I never brought people to our apartment and avoided mentioning the neighborhood we lived in as much as possible, since hearing its name immediately made most people suspicious. I tried to get out of it, but she wouldn’t let me.

“Are you embarrassed of your house or your family?” she asked me bluntly.

Instead of answering the question, I tried to dodge it:

“It’s a very dangerous neighborhood. Have you heard of Les Hippocampes?” I said, slowly pronouncing the name of the place as if it were a magic spell, knowing there wasn’t anybody who hadn’t read about it in the papers.

“You live there?” she cried. “Why didn’t you say so! I’ve been wanting to go to that neighborhood for years, but I’ve never known anyone there.”

I had no choice but to bring Sophie home with me. But the neighborhood didn’t live up to her expectations. She had imagined a much darker and more forbidding place. Naturally, she complained about the smell of disinfectant and said it was disrespectful to force it on us. When we went into the apartment, Sunil was brewing a vanilla tea he’d just brought back from his island, and Sophie questioned him about all of his customs, including the caste system, things which my brother and I had observed but tactfully never asked about. With his newly acquired communist ideology, Sunil was delighted to answer her questions. The conversation became passionate but was cut off suddenly when my mom came in. With a stern face and as much friendliness as she could muster in that moment, Mom threw the intruder out and sent me to take a bath.
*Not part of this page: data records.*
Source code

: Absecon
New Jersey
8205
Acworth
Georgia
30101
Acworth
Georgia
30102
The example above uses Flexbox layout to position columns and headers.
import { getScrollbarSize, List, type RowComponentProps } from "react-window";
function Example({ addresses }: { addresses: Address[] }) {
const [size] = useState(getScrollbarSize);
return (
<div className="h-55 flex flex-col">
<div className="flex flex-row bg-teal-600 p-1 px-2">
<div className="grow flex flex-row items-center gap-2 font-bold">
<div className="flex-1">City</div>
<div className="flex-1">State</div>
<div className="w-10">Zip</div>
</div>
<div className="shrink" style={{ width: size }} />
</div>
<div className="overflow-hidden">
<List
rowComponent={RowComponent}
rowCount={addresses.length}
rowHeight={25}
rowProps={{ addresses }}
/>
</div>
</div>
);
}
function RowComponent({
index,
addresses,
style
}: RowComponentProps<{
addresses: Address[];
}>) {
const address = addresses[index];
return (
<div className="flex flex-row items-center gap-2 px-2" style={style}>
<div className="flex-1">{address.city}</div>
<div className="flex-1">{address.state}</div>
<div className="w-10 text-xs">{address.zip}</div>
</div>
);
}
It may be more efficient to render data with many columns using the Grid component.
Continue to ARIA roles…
“I had a good time at your house,” Sophie said to me the next morning, outside at recess. “Too bad your mom is so jealous.”

Little by little, I realized that my friendship with Sophie was gaining me respect from the other students. I must have had something — something that no one had discovered yet — for this girl who was so much more mature and more wealthy than all the rest of us to have chosen me out of everybody. Suddenly they all wanted to find out what it was. I went downtown with her a few times, but I never had the chance to meet her other friends. Where I did get to go with her — and this I considered a huge demonstration of her trust in me — was on one of her visits to the doctor who managed — I found this out that same afternoon without any kind of preface or introduction — her detoxification therapy. It was the first time I saw her bare arms, covered in scars and needle tracks. I also heard her weight and blood pressure, and finally her age: thirteen. Same as me. For six months of her life, she went to that place every week and had to answer the same questions.